**WORK REQUIRED**
Up to and including the line bearing "index dip: (897, 875)", output every line of the entries exactly as written, starting from the first; pictures stay out.

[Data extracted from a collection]
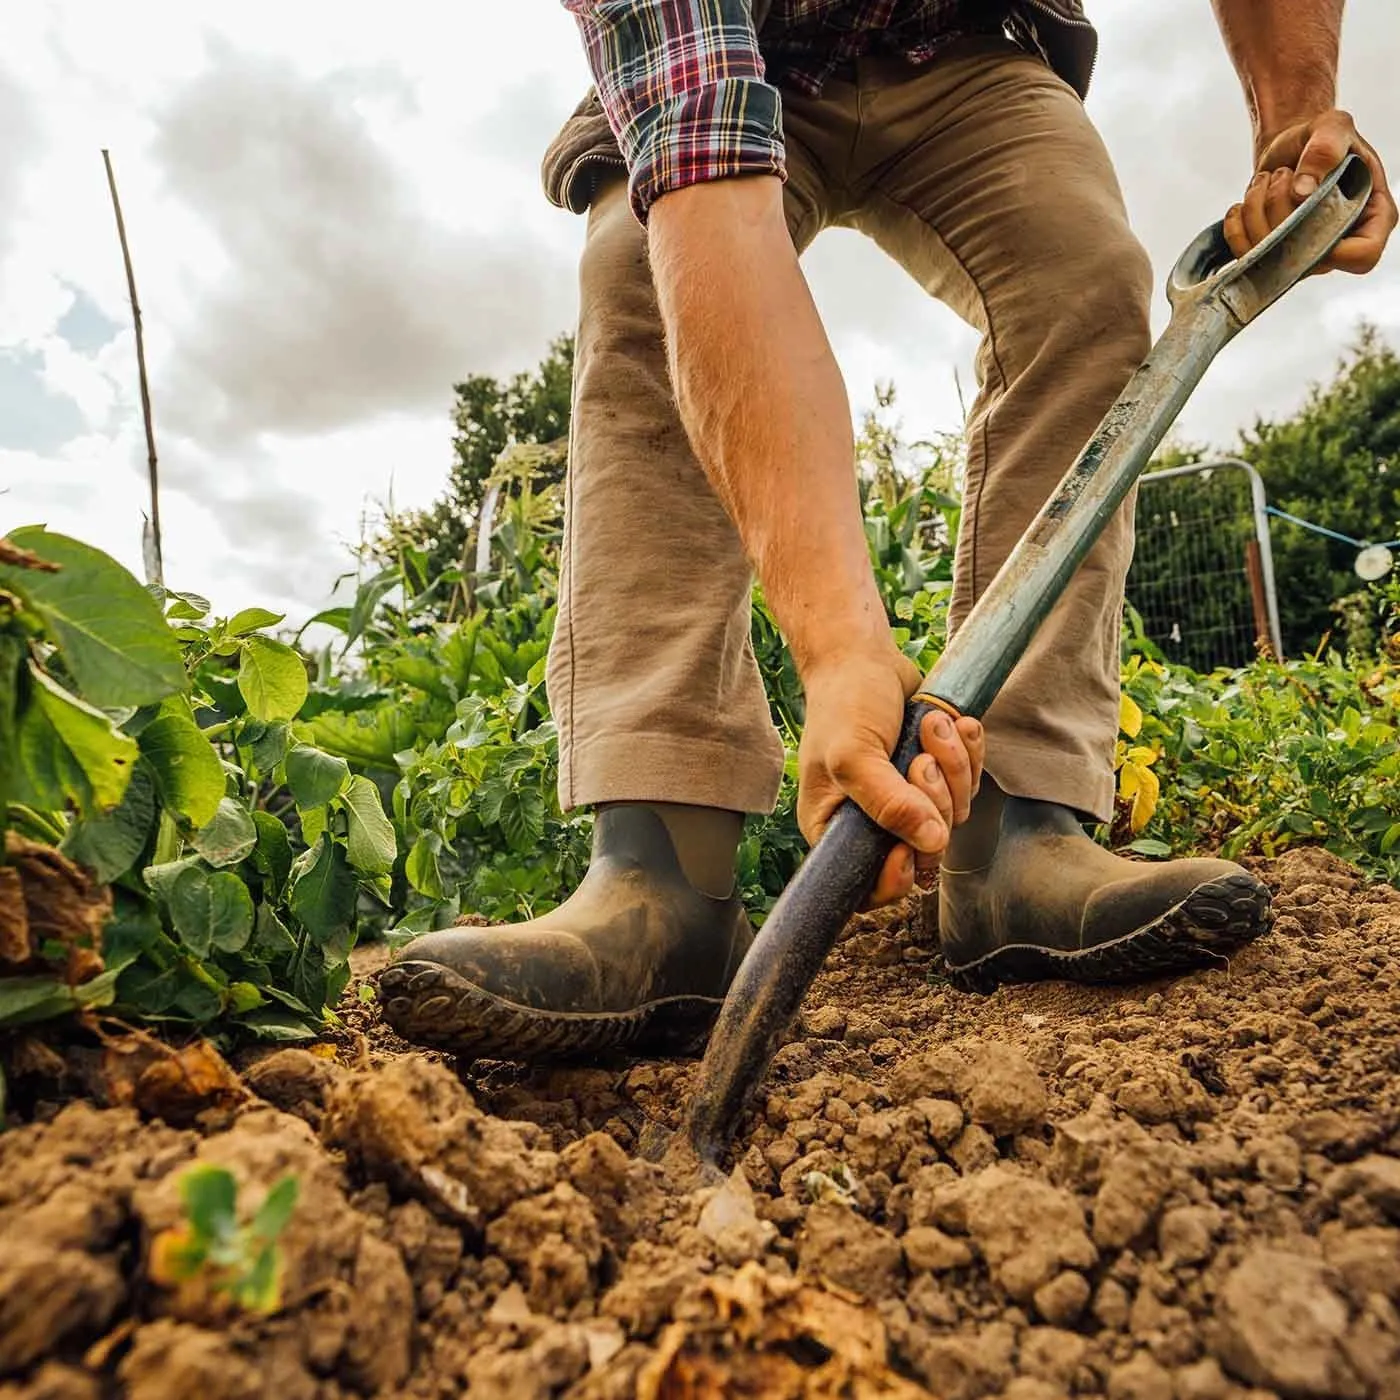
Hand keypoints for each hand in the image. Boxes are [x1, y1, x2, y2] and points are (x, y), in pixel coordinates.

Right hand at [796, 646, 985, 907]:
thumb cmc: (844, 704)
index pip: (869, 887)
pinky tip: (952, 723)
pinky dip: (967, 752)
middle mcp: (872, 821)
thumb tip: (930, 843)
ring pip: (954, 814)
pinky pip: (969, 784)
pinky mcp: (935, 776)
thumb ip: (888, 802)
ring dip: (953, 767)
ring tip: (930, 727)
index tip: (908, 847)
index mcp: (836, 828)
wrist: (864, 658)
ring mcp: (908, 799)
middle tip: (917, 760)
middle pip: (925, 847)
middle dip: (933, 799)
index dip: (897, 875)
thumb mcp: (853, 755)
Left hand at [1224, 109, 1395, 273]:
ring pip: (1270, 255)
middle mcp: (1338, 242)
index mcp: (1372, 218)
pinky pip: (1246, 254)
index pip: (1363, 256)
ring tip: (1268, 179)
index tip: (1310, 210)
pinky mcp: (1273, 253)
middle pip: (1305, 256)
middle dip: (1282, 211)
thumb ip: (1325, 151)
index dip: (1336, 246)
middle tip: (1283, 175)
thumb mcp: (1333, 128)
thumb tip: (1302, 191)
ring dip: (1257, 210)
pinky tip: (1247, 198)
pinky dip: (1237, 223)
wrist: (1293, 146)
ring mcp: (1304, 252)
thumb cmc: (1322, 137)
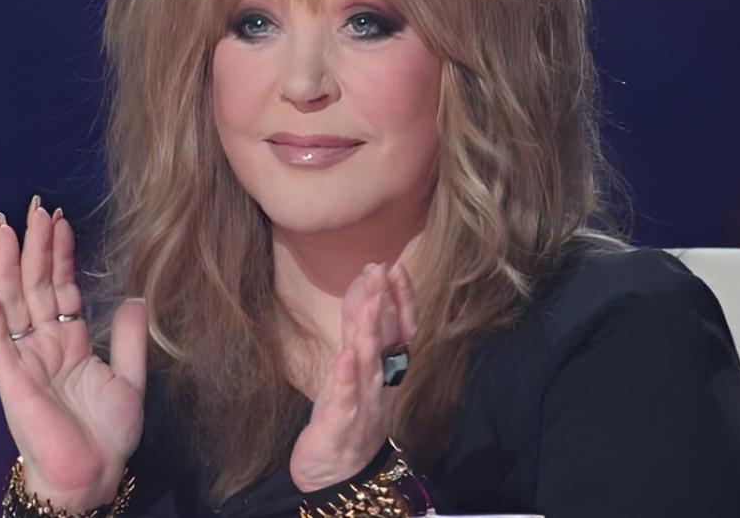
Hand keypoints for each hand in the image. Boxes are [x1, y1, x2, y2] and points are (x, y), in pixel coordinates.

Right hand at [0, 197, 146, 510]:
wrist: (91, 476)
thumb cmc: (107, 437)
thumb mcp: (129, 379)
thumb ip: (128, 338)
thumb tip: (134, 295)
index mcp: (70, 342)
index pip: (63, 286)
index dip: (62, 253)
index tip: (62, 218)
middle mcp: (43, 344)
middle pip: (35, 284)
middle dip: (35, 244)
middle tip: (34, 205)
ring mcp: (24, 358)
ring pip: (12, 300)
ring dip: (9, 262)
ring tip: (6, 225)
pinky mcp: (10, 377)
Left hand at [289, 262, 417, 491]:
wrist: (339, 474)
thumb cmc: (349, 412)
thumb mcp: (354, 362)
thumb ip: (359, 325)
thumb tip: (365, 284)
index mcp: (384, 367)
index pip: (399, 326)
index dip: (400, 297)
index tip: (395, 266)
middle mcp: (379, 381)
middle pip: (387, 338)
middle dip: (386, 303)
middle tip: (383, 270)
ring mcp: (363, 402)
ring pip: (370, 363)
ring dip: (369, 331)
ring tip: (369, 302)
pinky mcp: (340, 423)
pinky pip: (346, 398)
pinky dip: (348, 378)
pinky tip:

**SOLUTION FOR THIS EXERCISE**
Hand keypoints for each hand in the image. Boxes are [x1, y1, x2, y2] and points are (x, y), in pixel coordinates.

Right hand at [796, 646, 985, 907]:
thumb cmc: (844, 704)
index pip: (869, 887)
pinky tip: (952, 723)
pinky dip: (967, 752)
middle mcp: (872, 821)
thumb tip: (930, 843)
ring pip: (954, 814)
pinky pip: (969, 784)
pinky mcp: (935, 776)
thumb ip: (888, 802)
ring dip: (953, 767)
ring tip: (930, 727)
index tip: (908, 847)
index mcp: (836, 828)
wrist: (864, 658)
ring mcp: (908, 799)
middle tip: (917, 760)
middle pip: (925, 847)
middle dip: (933, 799)
index dip: (897, 875)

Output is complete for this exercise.